§ **Ringkasan Tugas 1**
Dalam teks tentang guru di masa pandemi, penulis ikut masuk ke kelas virtual di kelas berapa?
§ **Ringkasan Tugas 2**
Teruskan teks tentang guru di masa pandemi, mulai setelah kalimat terakhirnya.

───── Teks Sumber

Bagi sekolah, masa pandemi membawa tantangan bagi guru baik dalam menyiapkan materi pelajaran yang menarik, beradaptasi dengan teknologi, maupun berelasi dengan para siswa. Pun bagi siswa itu sendiri. Mereka yang biasanya begitu aktif dipaksa harus di rumah saja. Mungkin tidak terlalu masalah jika lingkungan rumah cukup kondusif dan mendukung kenyamanan dan keamanan anak. Namun, jika tidak, siapa lagi yang mereka harapkan di luar keluarga mereka? Apakah guru dan pembimbing sekolah minggu/remaja hanya bertugas memberikan informasi dan pengetahuan? Tentu tidak. Di sinilah peran guru sebagai gembala dibutuhkan.

Suatu hari di masa pembelajaran jarak jauh (PJJ), saya ikut masuk ke dalam salah satu kelas (virtual) di kelas 1 SD. Hari itu saatnya shepherding time. Seperti biasa, ibu guru menyapa muridnya di pagi hari. Seorang siswi tampak murung. Ibu guru bertanya apa yang terjadi kepadanya. Dengan malu-malu, anak itu menjawab, “Aku sedih, Bu.” Karena ada agenda dan materi yang harus disampaikan, ibu guru menunda untuk berbincang lebih lanjut dengannya. Di saat sesi sharing, anak ini ingin sekali berbicara, tetapi ibu guru masih harus menyelesaikan materinya dan mengobrol dengan siswa lainnya sehingga hanya berkata, “Nanti, ya, Nak, kita ngobrol.” Terlihat anak itu sedikit kecewa, tetapi tetap mengikuti pembelajaran dengan baik. Ada kalanya dia kembali meminta waktu untuk bercerita, tetapi ibu guru kembali bahwa dia boleh cerita setelah selesai kelas. Saya hanya bertanya-tanya di dalam hati sambil kasihan: ada apa dengan anak ini? Akhirnya, shepherding time selesai dan anak ini tetap tinggal di ruang virtual bersama ibu guru, beberapa asisten guru, juga saya.

──────────
───── Data Masukan

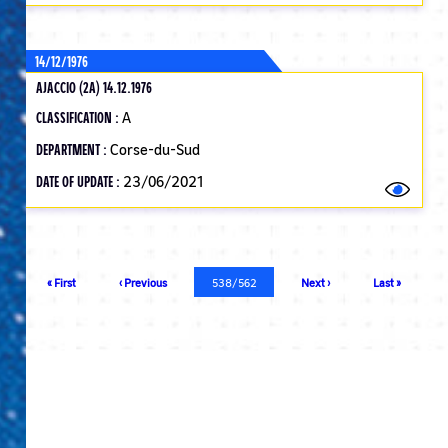
14/12/1976
AJACCIO (2A) 14.12.1976
CLASSIFICATION :
A
DEPARTMENT :
Corse-du-Sud
DATE OF UPDATE :
23/06/2021
Pagination
First
« First
Previous
‹ Previous
Current
538/562
Next
Next ›
Last
Last »
page
page
page
page
page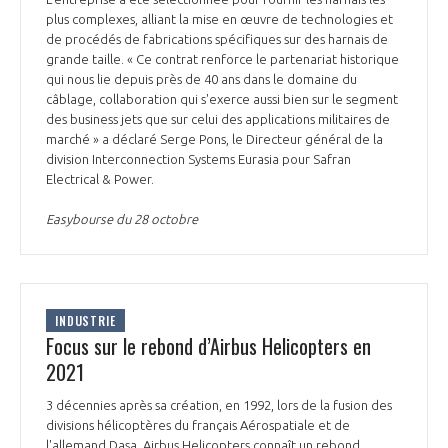
plus complexes, alliant la mise en œuvre de technologies et
de procédés de fabrications spécifiques sur des harnais de
grande taille. « Ce contrat renforce le partenariat historique
qui nous lie depuis près de 40 ans dans le domaine du
câblage, collaboration qui s'exerce aussi bien sur le segment
des business jets que sur celui des applications militaires de
marché » a déclaré Serge Pons, le Directeur général de la
division Interconnection Systems Eurasia pour Safran
Electrical & Power.
Easybourse du 28 octobre
INDUSTRIE
Focus sur le rebond d’Airbus Helicopters en
2021
3 décennies après sa création, en 1992, lors de la fusion des
divisions hélicoptères du français Aérospatiale et de
l'allemand Dasa, Airbus Helicopters connaît un rebond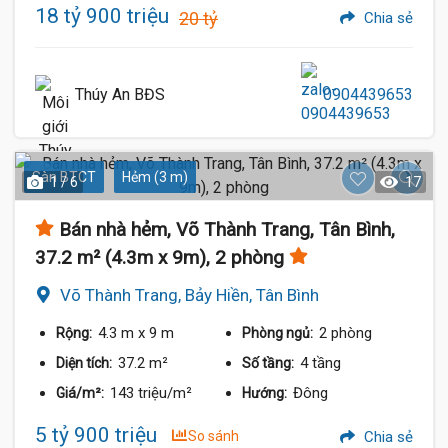
18 tỷ 900 triệu
20 tỷ
Chia sẻ
Thúy An BĐS
0904439653
Sàn BTCT
Hẻm (3 m)
1 / 6
17
Bán nhà hẻm, Võ Thành Trang, Tân Bình,
37.2 m² (4.3m x 9m), 2 phòng
Võ Thành Trang, Bảy Hiền, Tân Bình
4.3 m
x 9 m
2 phòng
Rộng:
Phòng ngủ:
37.2 m²
4 tầng
Diện tích:
Số tầng:
143 triệu/m²
Đông
Giá/m²:
Hướng:
5 tỷ 900 triệu
So sánh
Chia sẻ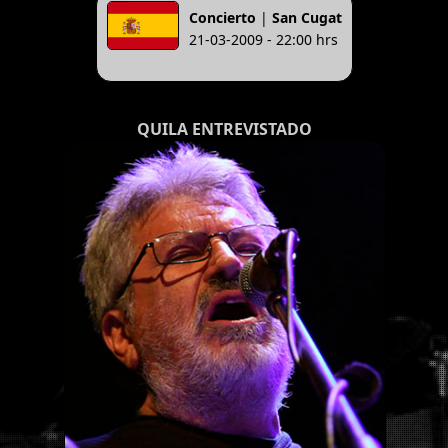
Concierto
|
San Cugat
21-03-2009 - 22:00 hrs
QUILA ENTREVISTADO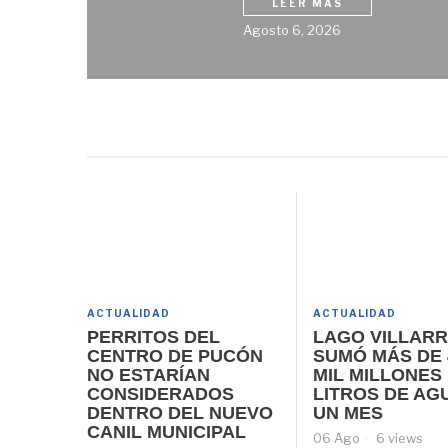
LEER MÁS
Agosto 6, 2026
ACTUALIDAD
ACTUALIDAD
PERRITOS DEL
LAGO VILLARR
CENTRO DE PUCÓN
SUMÓ MÁS DE 
NO ESTARÍAN
MIL MILLONES
CONSIDERADOS
LITROS DE AG
DENTRO DEL NUEVO
UN MES
CANIL MUNICIPAL
06 Ago
6 views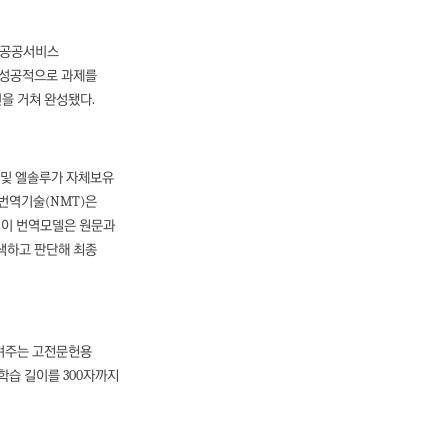
반 공공서비스
 성공적으로 과제를
련을 거쳐 완성됐다.
 및 엘솔루가 자체보유
 번역기술(NMT)은
 이 번역모델은 원문과
탐색하고 판단해 최종
시켜주는 고전문헌용
학습 길이를 300자까지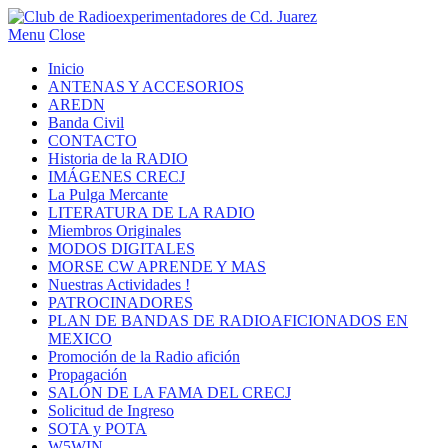
Menu
Close
Inicio
ANTENAS Y ACCESORIOS
AREDN
Banda Civil
CONTACTO
Historia de la RADIO
IMÁGENES CRECJ
La Pulga Mercante
LITERATURA DE LA RADIO
Miembros Originales
MODOS DIGITALES
MORSE CW APRENDE Y MAS
Nuestras Actividades !
PATROCINADORES
PLAN DE BANDAS DE RADIOAFICIONADOS EN
MEXICO
Promoción de la Radio afición
Propagación
SALÓN DE LA FAMA DEL CRECJ
Solicitud de Ingreso
SOTA y POTA
W5WIN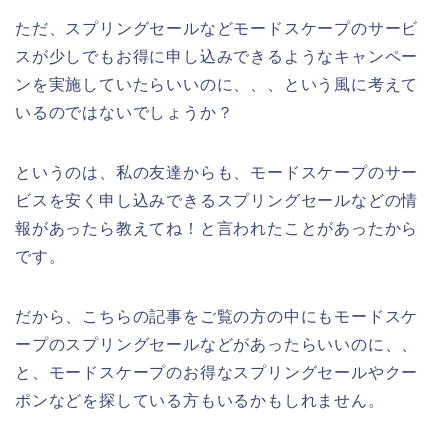
ただ、スプリングセールなどモードスケープのサービ
スが少しでもお得に申し込みできるようなキャンペー
ンを実施していたらいいのに、、、という風に考えて
いるのではないでしょうか？
というのは、私の友達からも、モードスケープのサー
ビスを安く申し込みできるスプリングセールなどの情
報があったら教えてね！と言われたことがあったから
です。
だから、こちらの記事をご覧の方の中にもモードスケ
ープのスプリングセールなどがあったらいいのに、、
と、モードスケープのお得なスプリングセールやクー
ポンなどを探している方もいるかもしれません。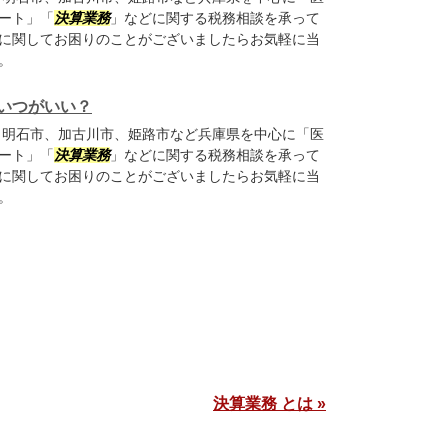
ート」「
決算業務
」などに関する税務相談を承って
に関してお困りのことがございましたらお気軽に当
。
いつがいい？
明石市、加古川市、姫路市など兵庫県を中心に「医
ート」「
決算業務
」などに関する税務相談を承って
に関してお困りのことがございましたらお気軽に当
。
決算業務 とは »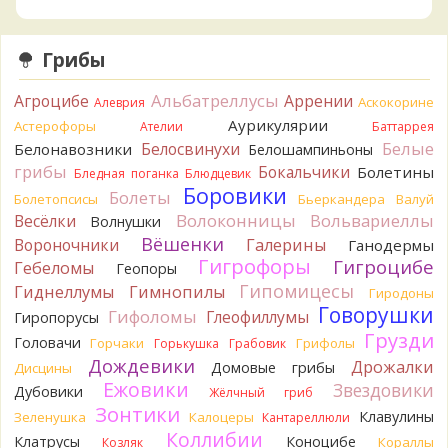
Serj_Sf
Сегодня такого маленького я и порезал, и
лизнул, и пожевал, но горечи не почувствовал. Супруга
лизнула - ей горький, как таблетка. Детям тоже не горький.
Грибы
То что это именно горчак сомнений нет. Но вот такие
индивидуальные вкусовые особенности.)Гриб, конечно,
Альбатреллусы
Агроцибе
Аррении
Аскокорине
Алеврия
выкинули.
Аурикулярии
Астерофоры
13 часов назад
Ателии
Баттаррея
Белые
Белосвинухи
Белонавозники
Белошампиньоны
Verona
Говорушка булавоногая могла бы вырасти...
грибы
Бокальчики
Болетины
Бледная поганка
Блюдцевик
14 часов назад
Боровики
Болеты
Болетопсисы
Бьеркандера
Валуй
Misha35
Спасибо!!!
Волоконницы
Вольвариеллы
Весёлки
Волнушки
15 часов назад
Вёшенки
Вороночники
Галерины
Ганодермы
BorisM
Вот как раз зонтика пестрого там
Гигрофоры
Гигроцибе
Гебеломы
Геопоры
точно нет! P.S. Вячеслав, мы ждём ваших подтверждений
Гипомицесы
Гиднеллумы
Гимнопилы
Гиродоны
насчёт того, что на разных фото не один и тот же гриб. Они
Говорушки
Гифоломы
Глеофиллумы
Гиропорусы
и по виду разные, а не просто разные экземпляры. Но
Грузди
хорошо было бы упорядочить это с вашим участием.
Головачи
Горчаки
Грифолы
Горькушка
Грабовик
Разные грибы нужно разнести по разным вопросам!
Дождевики
Дрожалки
Домовые грибы
Дисцины
15 часов назад
Ежовики
Звездовики
Дубовики
Жёлчный гриб
BorisM
Однозначно польский!
Зонтики
Клавулины
Зеленушка
Калоцеры
Кантареллюли
15 часов назад
Коллибии
Клатрусы
Коноцибе
Кораллы
Козляк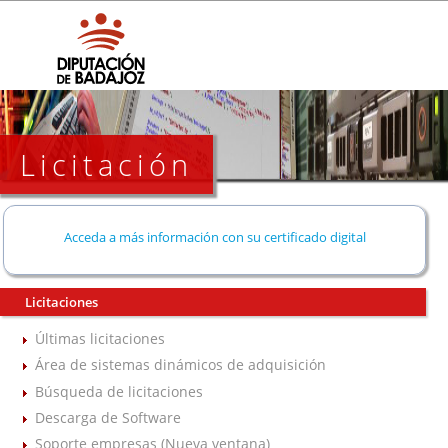
Licitación
Acceda a más información con su certificado digital
Licitaciones
Últimas licitaciones
Área de sistemas dinámicos de adquisición
Búsqueda de licitaciones
Descarga de Software
Soporte empresas (Nueva ventana)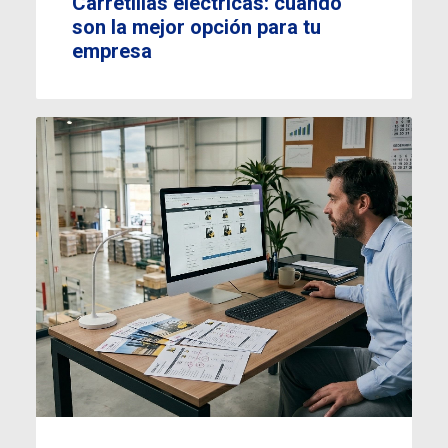
Carretillas eléctricas: cuándo
son la mejor opción para tu
empresa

──────────

§ **Hasil Latihan 1**
Penulis ikut masuk ke kelas virtual di kelas 1 SD.

§ **Hasil Latihan 2**
“Kenapa kamu sedih?” tanya ibu guru.

“Aku sedih… Aku pengin sekolah…” katanya memelas.

Kami para pendidik mengeluarkan reaksi beragam. Di benak saya terpikir, ya ampun, karena pengin sekolah. Saya geli sekaligus iba. Namun, ibu guru segera merespons.

“Iya… Kamu berdoa, ya, supaya virus Corona cepat hilang.”

“Aku udah berdoa tiap hari, tapi virus Coronanya tetap ada,” jawabnya dengan polos.

“Iya.. virus Coronanya belum pergi, ya. Tapi kamu jangan sedih terus, ya. Harus semangat! Kan biasanya kamu selalu ceria dan semangat. Ya?” hibur ibu guru.

“Hm.. Iya, Bu. Aku mau semangat dan ceria!” jawabnya dengan segera. Nadanya langsung berubah. Dia menjadi antusias sambil memainkan origami kapal yang baru saja dibuatnya saat shepherding time. Topik pembicaraan pun beralih karena dengan gembira dia bercerita tentang sudah pernah membuat kapal origami sebelumnya.

Kejadian ini sederhana, tetapi membuat saya berefleksi. Kepolosan seorang anak membuat dia dengan mudah menceritakan kesedihannya dan dengan mudah pula dihiburkan. Yang dia butuhkan hanyalah hal sesederhana itu – kehadiran dan perhatian yang tulus.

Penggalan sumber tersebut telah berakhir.